→ **EXCERPT TO READ**
○ ○ ○ ○

Tips for Storing Food in Earthquake Areas

I live in Utah and since as long as I can remember it was understood that someday there would be “the BIG one” meaning a gigantic earthquake.  I have already survived an earthquake (okay, it was the Northridge earthquake and I was far enough away that it made the doors creak and made our waterbed slosh around-I’m dating myself, aren’t I).  It was an unsettling experience and I came to the realization that our beautiful earth is a living, moving planet.  If it were not so there would be nothing living on the planet, including us.

With this in mind I have been working on ways to store my food and preparations so they’ll hopefully last through “the BIG one”.  A violent shaking can throw goods off of shelves shattering bottles; the seal on metal cans can be compromised and even explode if dropped just right.  Not only will we have the loss of our preparations and hard work but the mess will be dangerous to maneuver (think broken bottles)  and don’t forget about attracting rodents and the problems they bring.  Another consideration would be sacrificing water stores to clean up the mess to prevent other problems.

Ok, enough scary talk.  Here are some ideas that came to me.

Shelving

To start off-whatever shelving you have should be secured to the wall.  If you have free standing shelves secure them to wall studs or the foundation so the whole thing doesn’t tip over.  Add a bar, preferably removable, across the front to keep stuff from sliding off the shelves.  Here is what we did:

shelves            brace bracket

Depending on what your shelves are made of you may have to be creative.  These are the brackets my husband and boys made.  The 1 x 2 slides down into the bracket and hopefully keeps stuff on the shelves

Cans

Keep #10 cans in the box they came in and clearly label it.  If you don’t have boxes try a grocery store or Costco or if you are lucky enough to live by a working LDS Drypack Cannery you can purchase boxes from there for .95 cents.  Instead of stacking them on top of each other place them on their sides so the top one doesn’t slide off, like this.

○ ○ ○ ○

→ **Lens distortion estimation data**
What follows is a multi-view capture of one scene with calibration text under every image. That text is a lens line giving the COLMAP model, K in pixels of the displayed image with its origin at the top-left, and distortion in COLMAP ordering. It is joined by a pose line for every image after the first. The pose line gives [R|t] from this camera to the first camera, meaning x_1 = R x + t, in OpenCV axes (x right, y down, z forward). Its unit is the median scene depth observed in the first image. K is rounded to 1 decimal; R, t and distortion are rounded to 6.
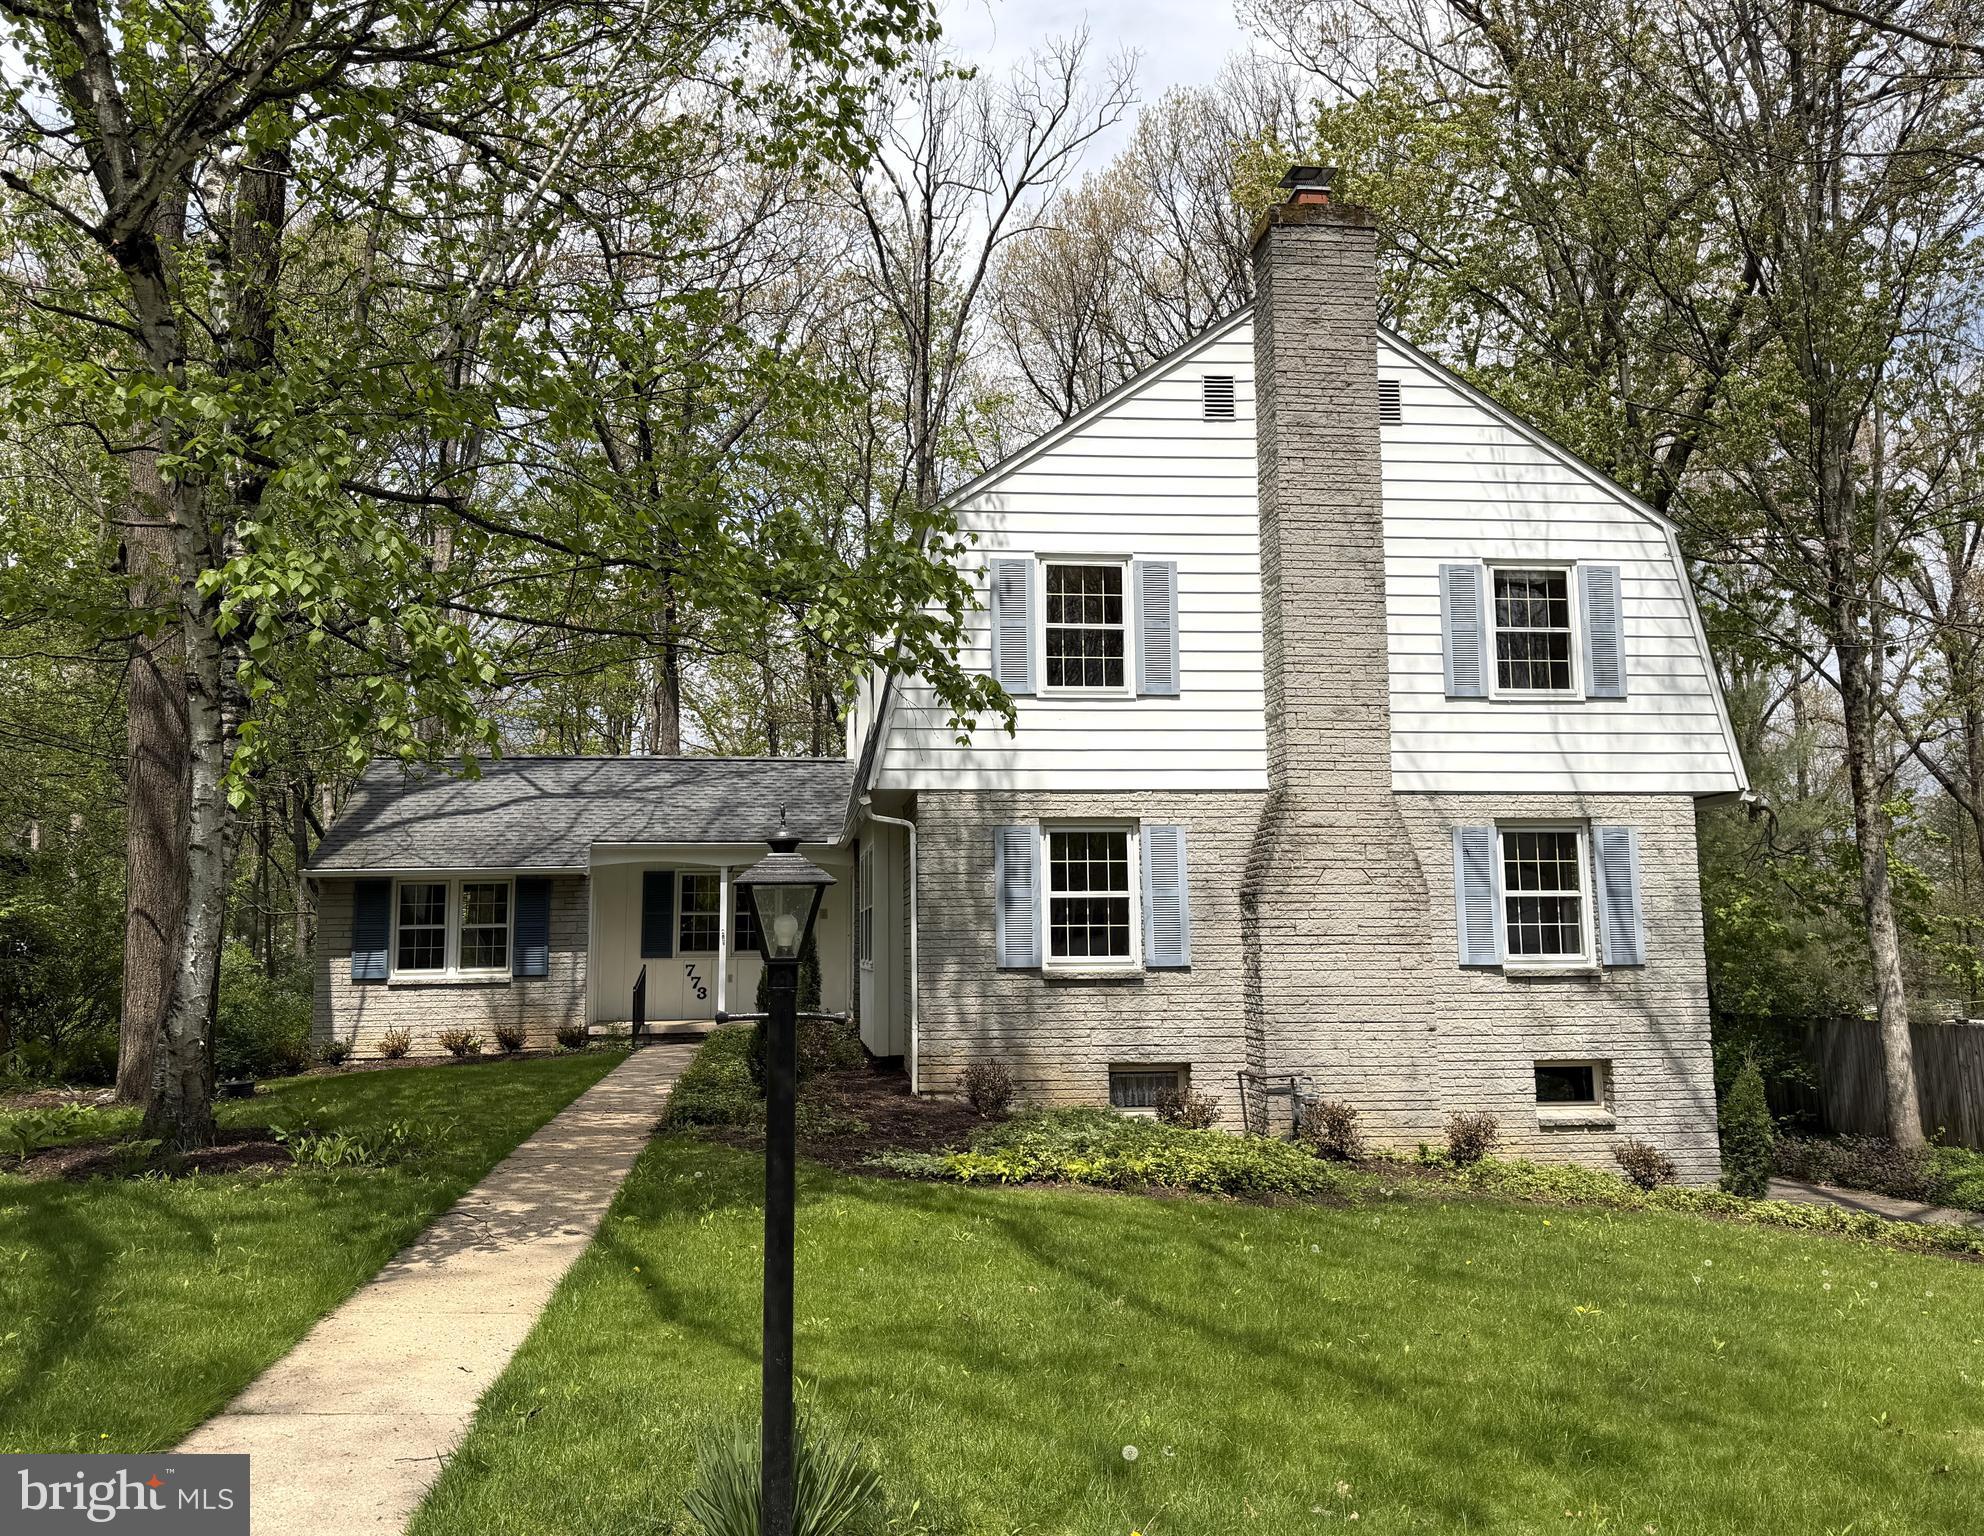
lens RADIAL K [[1543.2, 0, 992.9], [0, 1543.2, 767.3], [0, 0, 1]] dist [0.032478, 0.000485]
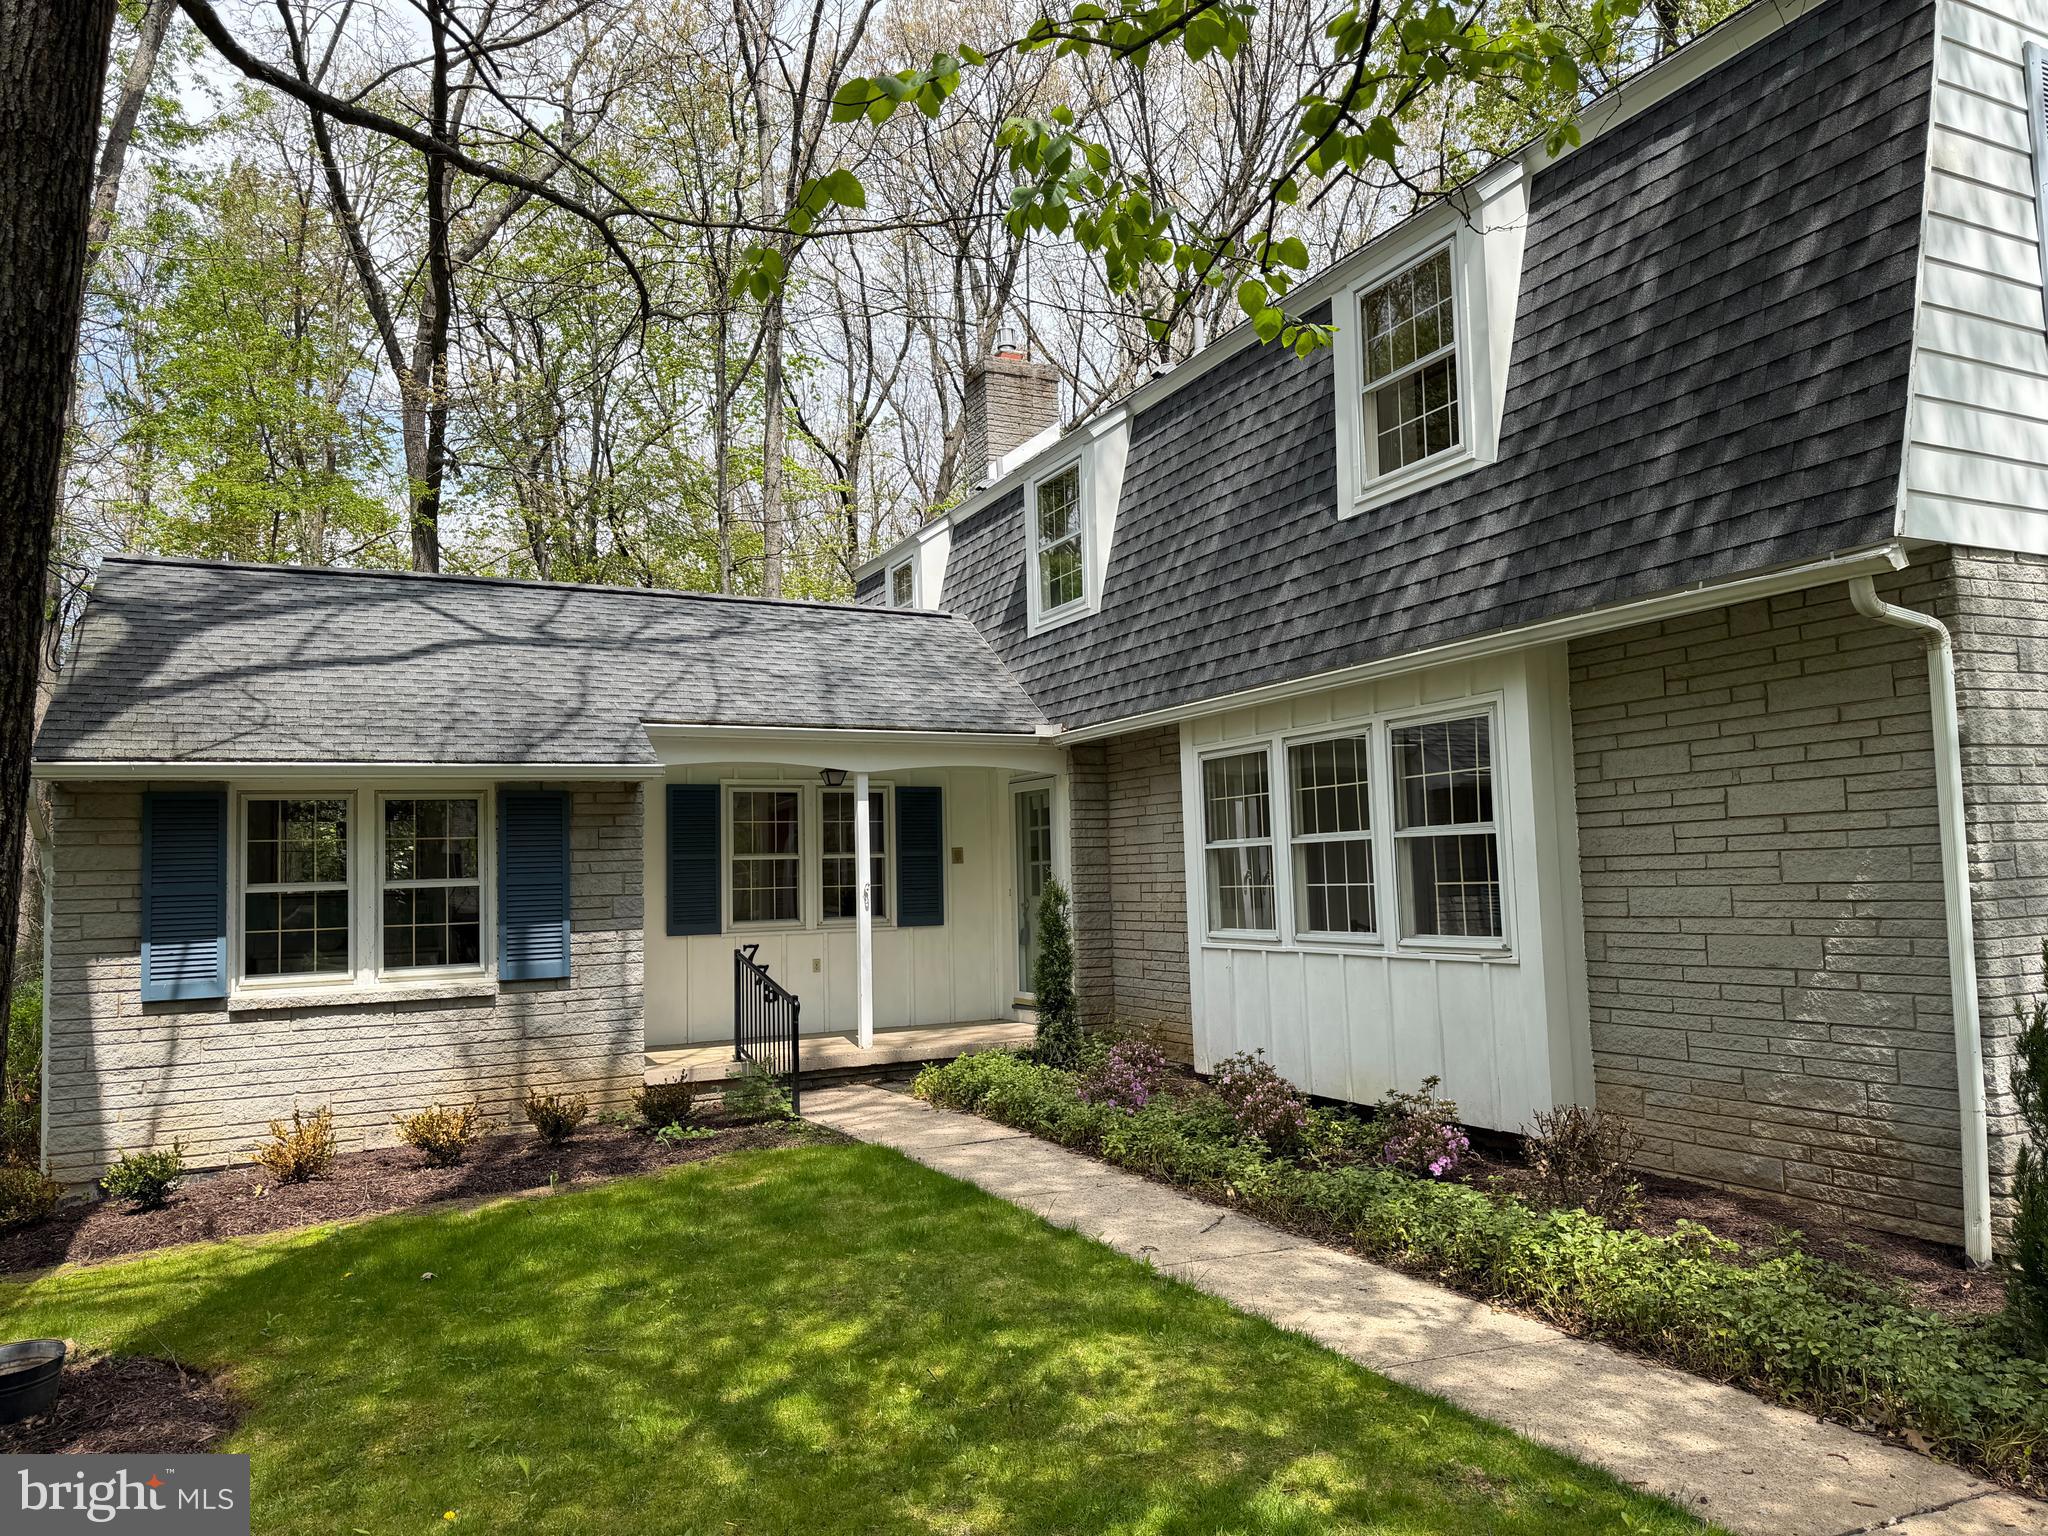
lens RADIAL K [[1425.1, 0, 1021.7], [0, 1425.1, 766.8], [0, 0, 1]] dist [0.008536, -0.003582]
pose [[0.941954, 0.010471, 0.335579, -0.305505], [-0.018924, 0.999580, 0.021927, 0.051741], [-0.335209, -0.027005, 0.941757, 0.508119]]
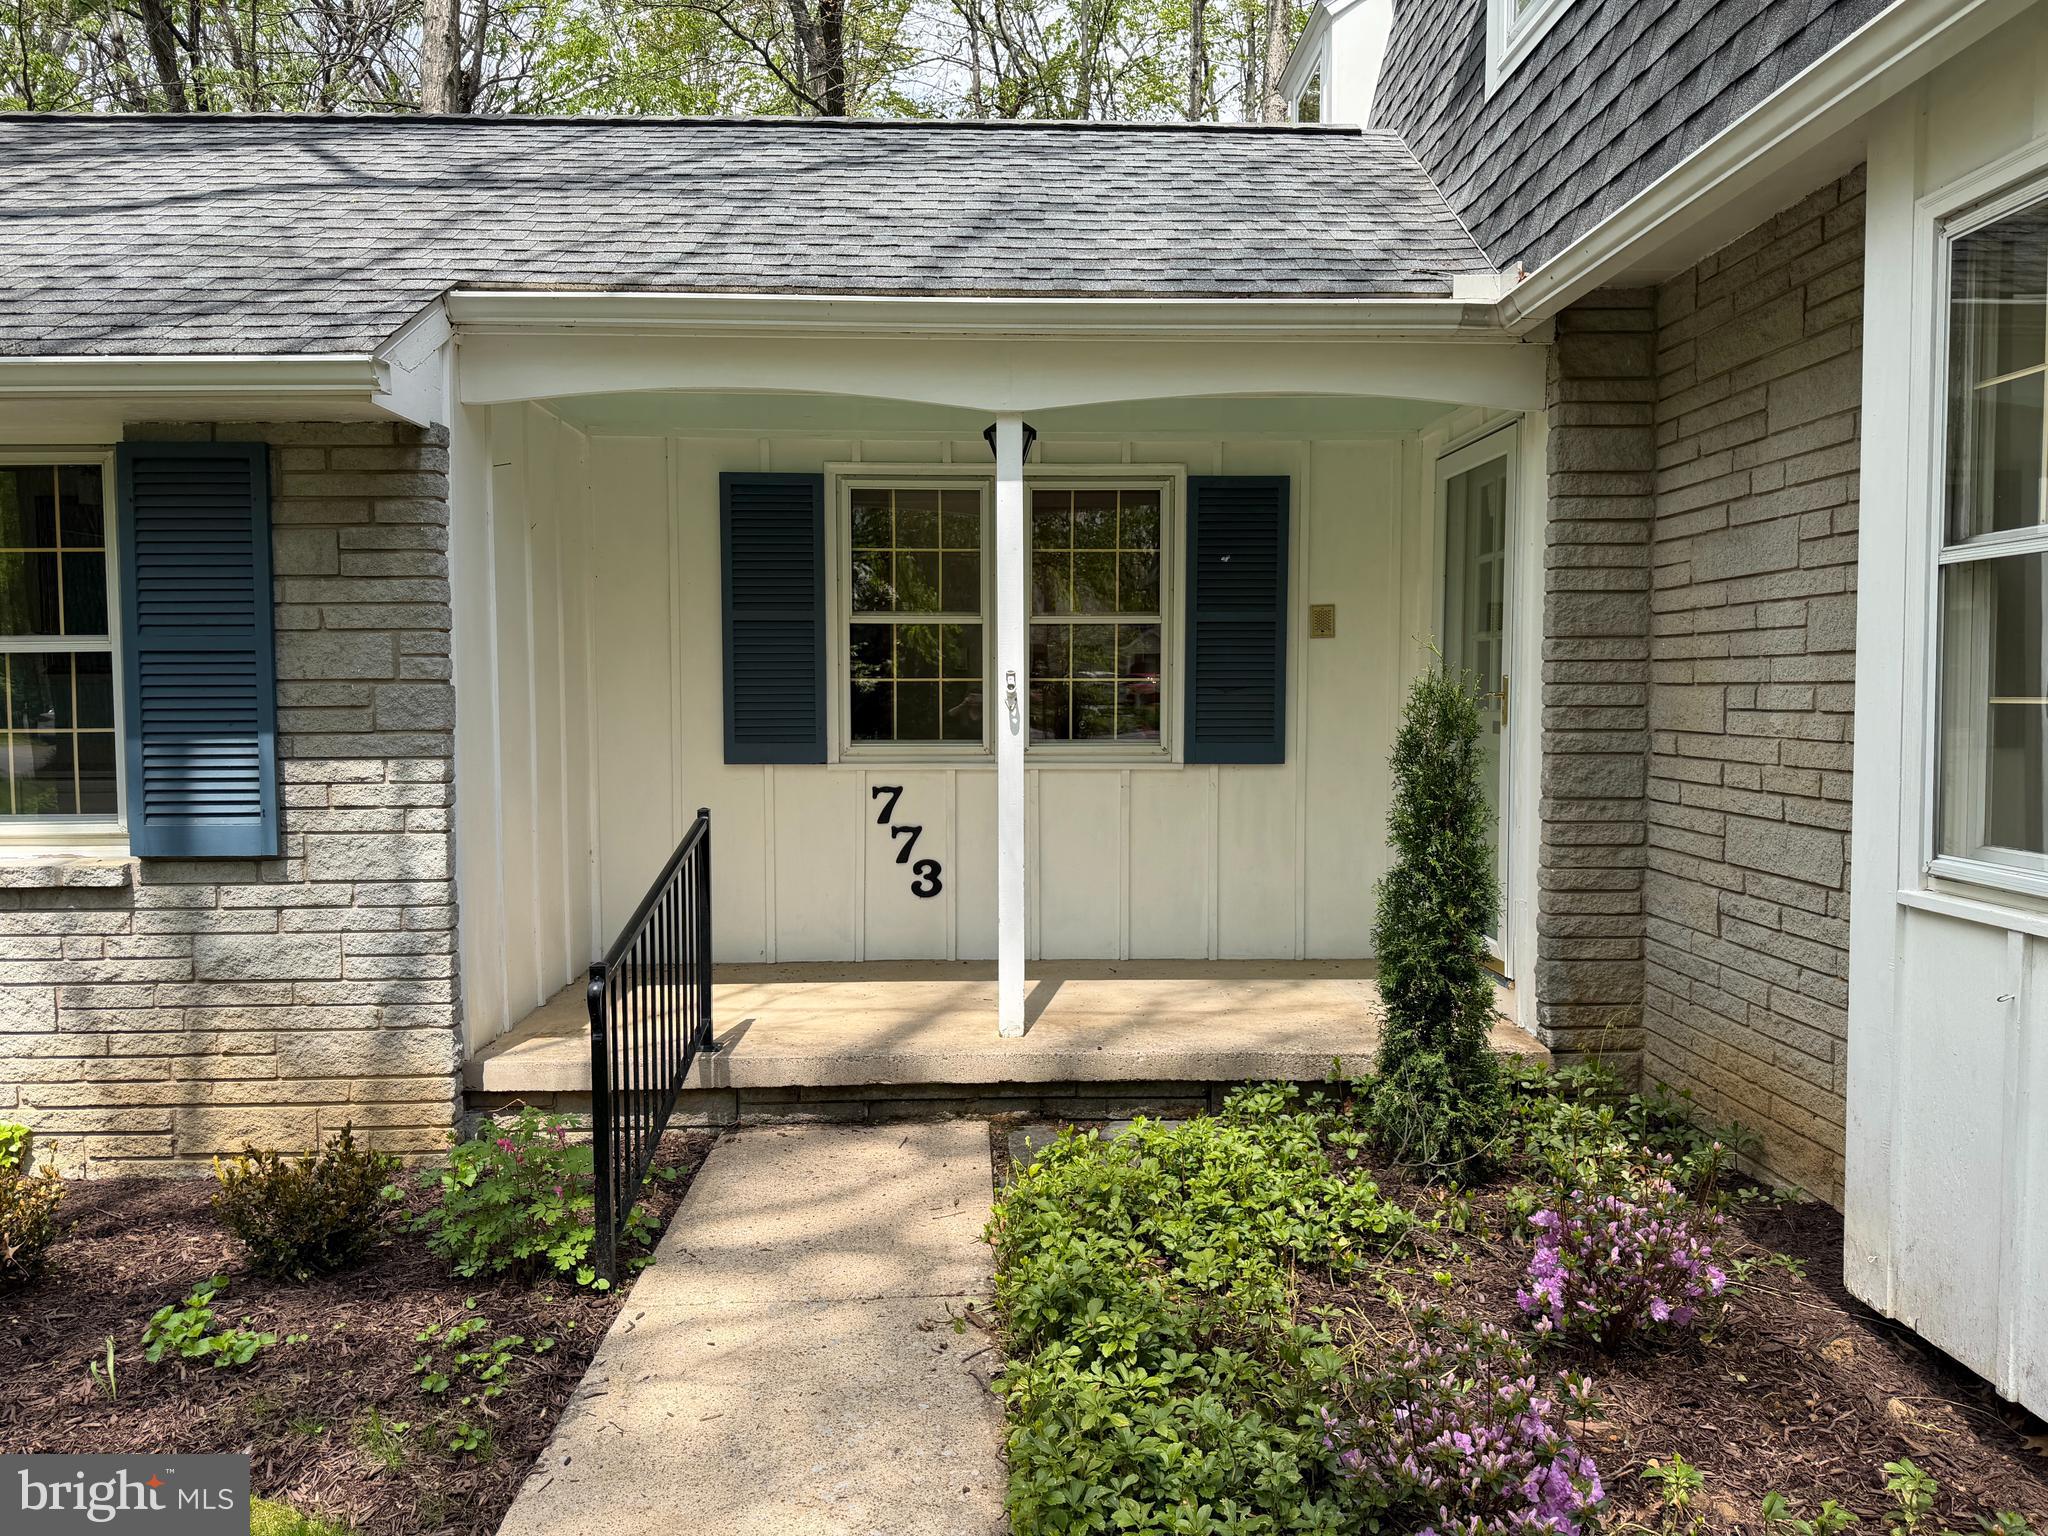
lens RADIAL K [[1425.1, 0, 1028.0], [0, 1425.1, 776.1], [0, 0, 1]] dist [0.008536, -0.003582]
pose [[0.996227, 0.013424, -0.085738, -0.158125], [0.001292, 0.985560, 0.169320, 0.086008], [0.086773, -0.168792, 0.981825, 0.799038]]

○ ○ ○ ○

→ **REQUIRED ACTION A**
What does the text on storing food in earthquake areas say to do with free-standing shelves?
→ **REQUIRED ACTION B**
Quote the earthquake food storage text from "Tips for Storing" up to and including "planet, including us.".

→ **WRITTEN REPLY A**
Secure them to wall studs or the foundation so the whole thing doesn't tip over.

→ **WRITTEN REPLY B**
Tips for Storing Food in Earthquake Areas

I live in Utah and since as long as I can remember it was understood that someday there would be “the BIG one” meaning a gigantic earthquake.  I have already survived an earthquake (okay, it was the Northridge earthquake and I was far enough away that it made the doors creak and made our waterbed slosh around-I’m dating myself, aren’t I).  It was an unsettling experience and I came to the realization that our beautiful earth is a living, moving planet.  If it were not so there would be nothing living on the planet, including us.